Make sure you email newsletters about Topic A to the people who are most interested in Topic A.
Different people should receive different newsletters depending on their categories.
For example, you can have a newsletter comprising just your blog posts for avid readers and people interested in the latests industry trends.
Then you have people that don‘t care so much about your blogs as they do about the newest upgrades and service promotions.
5. Create email lists
“Segmenting” is the term marketing professionals use for splitting a list of email addresses into many lists, similar to what we talked about above.
Segmenting is also very important for events planners because of the importance of geography.
The HubSpot article “5 Savvy Ways to Segment Your Marketing Emails” recommends lists based on geography, industry, content interests, online time and behavior, and people who have supported you such as frequent buyers. Emails to targeted groups get 50 percent more clicks, 24 percent more sales leads, and 24 percent more revenue.
6. Personalize your newsletters
Do you enjoy being addressed as if you’re one person in a group? Recognized individually rather than as a whole?
You probably prefer an email that is personally addressed to you.
That doesn’t just mean using automation to make sure the emails are personally addressed. Use the data you gathered in Tip 4 and the email list you created in Tip 5 to insert information in each email you send that shows you know something personal about the recipient such as what events they attended in the past or what they are promoting.
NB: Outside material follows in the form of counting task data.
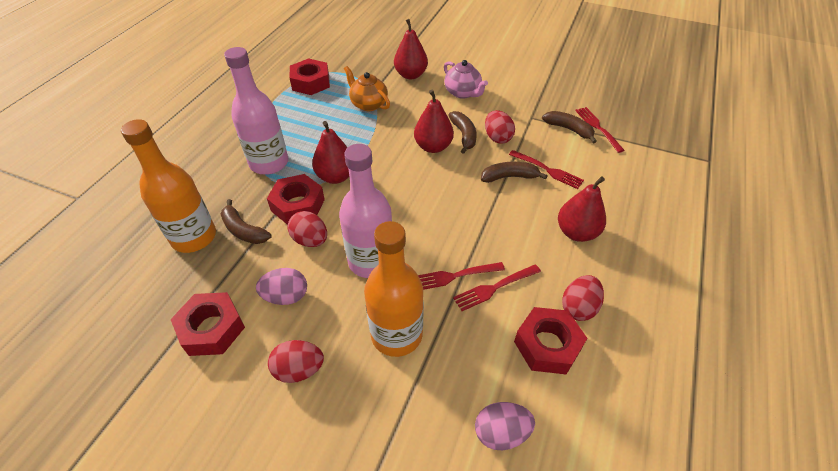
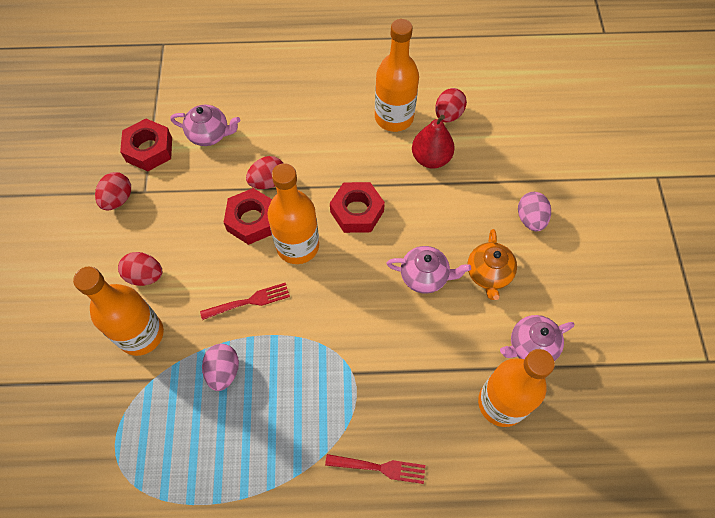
brown banana: [221,199,272,244] [448,111,477,154] [481,162,548,183] [542,111,597,144] = 4 -> none = 0
orange bottle: [121,119,216,253] [364,221,424,357] = 2 -> [73,267,164,356] [267,163,319,264] [375,19,419,132] [478,349,555,427] = 4
pink bottle: [224,47,288,175] [339,144,392,278] = 2 -> none = 0
pink teapot: [444,60,488,99] = 1 -> [170,105,240,146] [386,246,471,294] [500,315,574,361] = 3
red fork: [418,262,505,290] [453,264,541,311] [509,150,584,189] [575,107,625,153] = 4 -> [200,283,290,320] [325,454,425,484] = 2
red nut: [170,292,245,356] [267,174,325,225] [289,58,330,95] [514,307,587,375] = 4 -> [120,119,172,171] [223,188,272,245] [330,182,385,233] = 3
red pear: [312,121,349,184] [394,19,428,80] [414,90,454,153] [558,176,606,242] = 4 -> [412,115,455,169] = 1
People want to feel special and not just as another number.
Make them feel like you care, because you do, not just that you want them as a lead.
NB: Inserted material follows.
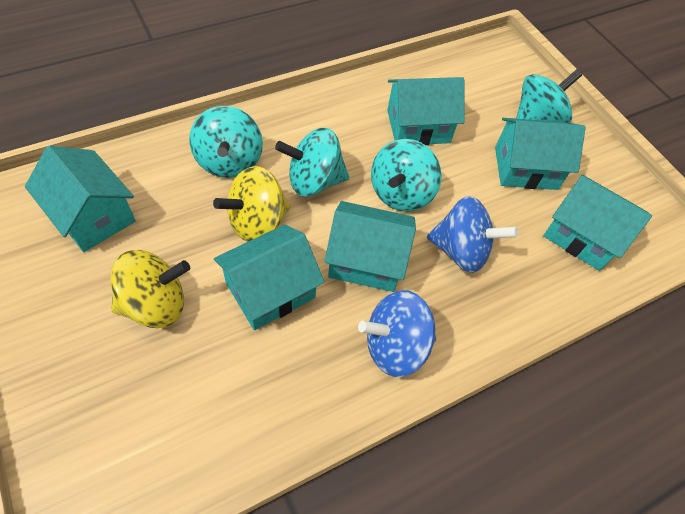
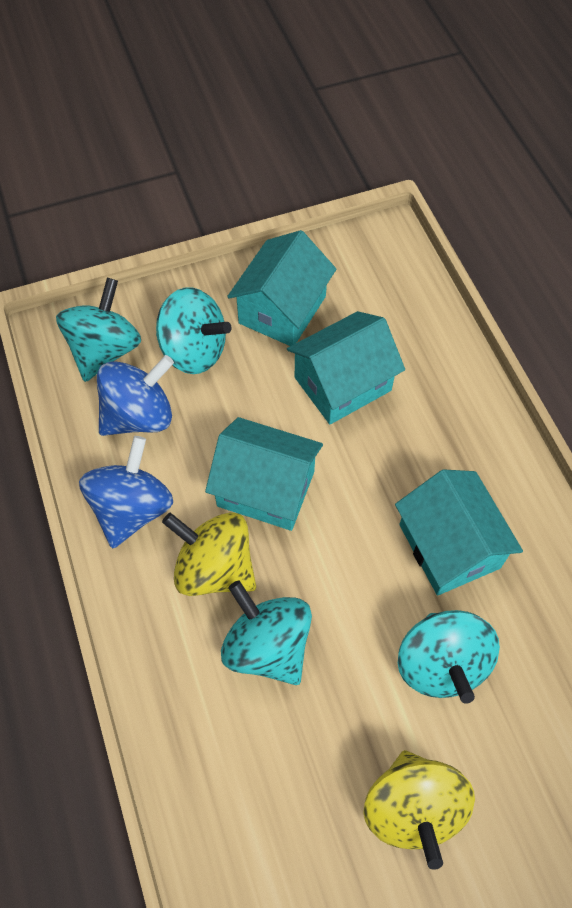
turquoise house: [25,146,136,252] [214,225,325,330] [324,201,416,292] [387,77,464,145] [495,118,586,190] [543,175,652,271] = 6 -> [205,417,323,531] [227,230,336,346] [287,311,405,424] [395,469,523,596] = 4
This shows you have taken the time to recognize them and their needs, it also will make them feel like they are getting the intimate customer service they deserve.
7. Test sending times
Eventually, you want to send emails at the times that people are most likely to view and click on them. That takes some time so do some tests as you email newsletters.
“Test different delivery times for your next few email sends,” recommends the Salesforce article “13 Email Marketing Tips to Increase Open Rates, Click-Throughs, and Shares.”
VerticalResponse says one of the best times to send out newsletters is “Tuesday through Thursday morning, between 8 and 10 am. It’s been common knowledge throughout the industry that people tend to open their email in the mornings.”
However, with more remote workers, email opens are occurring at all hours, on all devices.
So it’s always best to do specific tests with your audience, because every market is unique.
8. Pressure your readers
Pressuring doesn’t mean persistently bothering people. In fact, you should NOT send too many newsletters because eventually some people will treat them as spam.
“Pressure” correlates to the time element you should mention in a newsletter that puts a deadline on when people need to act. The HubSpot “11 Sure Fire Ways” article puts it this way --“Slap your reader across the face with your call-to-action.”
By the way, the color red is more effective at spurring action than other colors.
Creating this sense of urgancy encourages a faster response time and higher engagement, because pressuring your readers makes clicking through a sense of “to-do” rather than just another newsletter.
Please don’t be discouraged if your click-through rate is still low, or seems low, after trying out some tips.
The average email click-through rate in the USA was 3.2 percent in 2016 according to the 2016 Email Marketing Benchmark Study.
The top quartile has an average CTR of 9.2 percent.
Average CTR rates by industry vary from a high of 5.3 percent for nonprofits, associations and governments to a low of 2.4 percent for the travel and marketing industries.
Stick with the tips because the click-through rate is the most important metric in measuring the performance of a marketing campaign, reports the DMA’s national client email report.
”Open rates and click-through rates tell the sender how interested the audience is in the messages, and how willing they are to act on them,” says the report.